Sinto-me mais livre do que nunca”. “Estou preso, mas não lhes faço o favor de
ficar calado”. Até os torcionários se admiram…!
A intervenção
recente, em plena campanha eleitoral – chamada de pré-campanha – de figura de
topo do principal partido do actual governo e inserido no meio judicial, porque
pertence a uma sociedade de advogados influente e metediça e ter sido
governante na pasta da justiça, veio mostrar à evidência como a justiça e os
juízes são permeáveis a influências e como, no caso Sócrates, o foram, a troco
saiba-se lá do quê. Que, se os socialistas estivessem no poder, um
primeiro-ministro e um banqueiro não teriam sido investigados. Claro que lhe
fugiu a boca para a razão. Sócrates foi investigado, foi detido e preso, porque
era poder quem era e mandava quem mandava e perante o qual o judicial se verga.

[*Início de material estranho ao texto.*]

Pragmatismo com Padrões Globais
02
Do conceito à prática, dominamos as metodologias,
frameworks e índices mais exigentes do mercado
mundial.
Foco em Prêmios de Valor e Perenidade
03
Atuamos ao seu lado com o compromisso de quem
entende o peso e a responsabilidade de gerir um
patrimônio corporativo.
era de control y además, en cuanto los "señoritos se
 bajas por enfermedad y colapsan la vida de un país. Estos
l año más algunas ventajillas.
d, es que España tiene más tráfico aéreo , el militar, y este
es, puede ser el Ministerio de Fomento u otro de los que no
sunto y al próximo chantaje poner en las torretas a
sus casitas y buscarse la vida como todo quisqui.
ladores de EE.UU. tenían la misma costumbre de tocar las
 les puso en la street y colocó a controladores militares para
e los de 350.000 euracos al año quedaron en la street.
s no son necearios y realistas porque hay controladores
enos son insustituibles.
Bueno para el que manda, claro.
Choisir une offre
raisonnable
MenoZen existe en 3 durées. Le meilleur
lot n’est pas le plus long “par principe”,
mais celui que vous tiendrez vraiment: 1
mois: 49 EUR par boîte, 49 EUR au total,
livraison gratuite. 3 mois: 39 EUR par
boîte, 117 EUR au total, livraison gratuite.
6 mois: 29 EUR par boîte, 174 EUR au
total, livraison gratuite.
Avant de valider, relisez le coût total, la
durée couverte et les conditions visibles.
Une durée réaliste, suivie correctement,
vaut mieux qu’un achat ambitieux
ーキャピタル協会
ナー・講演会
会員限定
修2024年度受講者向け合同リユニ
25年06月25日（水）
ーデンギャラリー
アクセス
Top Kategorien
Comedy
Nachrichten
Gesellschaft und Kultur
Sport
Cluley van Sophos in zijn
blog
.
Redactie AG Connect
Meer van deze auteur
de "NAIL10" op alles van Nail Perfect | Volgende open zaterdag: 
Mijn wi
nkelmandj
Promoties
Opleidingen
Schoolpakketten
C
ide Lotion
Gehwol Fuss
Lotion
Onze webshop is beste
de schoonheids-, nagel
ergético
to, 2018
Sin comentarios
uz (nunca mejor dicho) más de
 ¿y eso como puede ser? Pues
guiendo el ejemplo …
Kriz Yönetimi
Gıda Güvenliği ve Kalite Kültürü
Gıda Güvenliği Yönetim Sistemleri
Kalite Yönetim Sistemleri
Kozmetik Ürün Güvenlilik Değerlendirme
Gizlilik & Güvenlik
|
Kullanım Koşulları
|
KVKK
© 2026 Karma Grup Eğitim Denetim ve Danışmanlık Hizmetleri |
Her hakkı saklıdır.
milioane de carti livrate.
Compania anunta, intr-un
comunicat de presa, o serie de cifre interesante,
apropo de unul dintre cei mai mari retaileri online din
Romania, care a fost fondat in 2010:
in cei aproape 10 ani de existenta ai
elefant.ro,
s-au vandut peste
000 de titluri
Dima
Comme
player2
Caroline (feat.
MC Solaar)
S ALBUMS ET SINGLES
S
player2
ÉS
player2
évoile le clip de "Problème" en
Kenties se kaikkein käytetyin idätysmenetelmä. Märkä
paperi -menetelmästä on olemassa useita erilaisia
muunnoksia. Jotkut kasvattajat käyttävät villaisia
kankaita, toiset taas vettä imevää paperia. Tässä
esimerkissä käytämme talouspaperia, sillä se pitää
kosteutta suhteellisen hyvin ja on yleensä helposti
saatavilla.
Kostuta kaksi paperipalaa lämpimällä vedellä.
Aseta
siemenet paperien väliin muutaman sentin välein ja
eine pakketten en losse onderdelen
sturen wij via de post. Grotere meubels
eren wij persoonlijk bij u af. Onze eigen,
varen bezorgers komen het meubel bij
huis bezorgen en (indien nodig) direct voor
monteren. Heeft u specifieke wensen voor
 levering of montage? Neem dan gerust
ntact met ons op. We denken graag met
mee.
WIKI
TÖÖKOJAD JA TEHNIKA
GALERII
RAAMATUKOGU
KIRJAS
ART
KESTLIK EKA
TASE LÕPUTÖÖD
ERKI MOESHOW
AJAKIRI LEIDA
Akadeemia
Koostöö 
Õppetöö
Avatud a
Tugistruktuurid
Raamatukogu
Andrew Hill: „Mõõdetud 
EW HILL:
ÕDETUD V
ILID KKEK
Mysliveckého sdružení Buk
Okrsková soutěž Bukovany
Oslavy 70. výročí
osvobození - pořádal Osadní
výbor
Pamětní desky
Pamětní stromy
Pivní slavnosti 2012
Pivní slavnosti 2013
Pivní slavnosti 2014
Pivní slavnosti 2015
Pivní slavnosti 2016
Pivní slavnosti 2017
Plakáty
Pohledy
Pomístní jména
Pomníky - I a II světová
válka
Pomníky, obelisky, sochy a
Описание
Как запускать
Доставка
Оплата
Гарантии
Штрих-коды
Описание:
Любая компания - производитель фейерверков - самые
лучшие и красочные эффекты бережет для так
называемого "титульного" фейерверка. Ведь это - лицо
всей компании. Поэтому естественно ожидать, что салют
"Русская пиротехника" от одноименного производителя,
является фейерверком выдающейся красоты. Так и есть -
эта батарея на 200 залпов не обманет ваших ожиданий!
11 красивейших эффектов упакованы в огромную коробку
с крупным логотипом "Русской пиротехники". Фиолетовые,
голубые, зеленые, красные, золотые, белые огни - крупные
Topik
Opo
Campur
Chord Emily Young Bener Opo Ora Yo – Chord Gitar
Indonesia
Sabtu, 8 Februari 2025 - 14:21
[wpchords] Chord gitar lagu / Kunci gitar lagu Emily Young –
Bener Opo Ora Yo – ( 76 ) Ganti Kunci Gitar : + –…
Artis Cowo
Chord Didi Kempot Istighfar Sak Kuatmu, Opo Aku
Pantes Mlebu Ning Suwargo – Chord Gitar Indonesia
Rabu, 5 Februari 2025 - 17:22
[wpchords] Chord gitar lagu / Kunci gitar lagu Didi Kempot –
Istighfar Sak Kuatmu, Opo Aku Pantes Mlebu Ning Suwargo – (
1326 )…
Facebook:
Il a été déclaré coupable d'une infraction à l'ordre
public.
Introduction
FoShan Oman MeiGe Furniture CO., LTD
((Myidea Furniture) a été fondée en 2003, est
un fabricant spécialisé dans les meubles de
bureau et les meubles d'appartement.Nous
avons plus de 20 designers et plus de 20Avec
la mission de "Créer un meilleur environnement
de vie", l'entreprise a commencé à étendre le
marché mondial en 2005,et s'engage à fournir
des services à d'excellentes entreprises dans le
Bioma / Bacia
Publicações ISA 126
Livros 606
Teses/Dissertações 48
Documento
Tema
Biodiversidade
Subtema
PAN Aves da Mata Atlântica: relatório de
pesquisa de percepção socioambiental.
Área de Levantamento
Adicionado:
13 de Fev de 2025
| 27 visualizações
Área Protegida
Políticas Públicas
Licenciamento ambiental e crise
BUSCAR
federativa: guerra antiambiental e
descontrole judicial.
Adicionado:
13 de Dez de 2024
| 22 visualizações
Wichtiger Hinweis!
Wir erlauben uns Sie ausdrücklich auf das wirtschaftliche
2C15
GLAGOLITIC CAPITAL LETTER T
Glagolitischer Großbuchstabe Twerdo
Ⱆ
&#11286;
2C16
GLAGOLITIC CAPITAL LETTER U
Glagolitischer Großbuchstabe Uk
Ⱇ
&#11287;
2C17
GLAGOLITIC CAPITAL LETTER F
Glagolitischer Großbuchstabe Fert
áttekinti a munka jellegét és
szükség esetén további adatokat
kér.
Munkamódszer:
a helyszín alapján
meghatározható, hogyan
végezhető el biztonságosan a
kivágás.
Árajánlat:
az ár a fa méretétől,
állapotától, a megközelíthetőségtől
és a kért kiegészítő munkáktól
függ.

Não terá sido pela mesma influência que Oliveira Costa, Dias Loureiro, Arlindo
Carvalho, (só este terá ensacado 80 milhões – mesmo que os indícios sobre
Sócrates fossem verdade, seriam pinuts ) e outros, têm os processos em banho maria
à espera de possível prescrição?
Há dois meses
ainda havia um pequeno risco de fuga – imagine-se o desplante – e havia risco
de perturbação da investigação. Dois meses depois, acabou de todo o risco de
fuga e não haverá perturbação porque os “indícios estão consolidados”.
Evidências é que ZERO.
Claro que o
espírito torcionário de quem o é vai estender o processo por aí adiante – de
excepcional complexidade – invocarão eles para prolongar a prisão, agora no
domicílio, sem argola electrónica. A prova da dureza da aldraba. Você, enquanto
responsável pela vergonha, acabará humilhado. Ele virá a ser exaltado. Aguarde.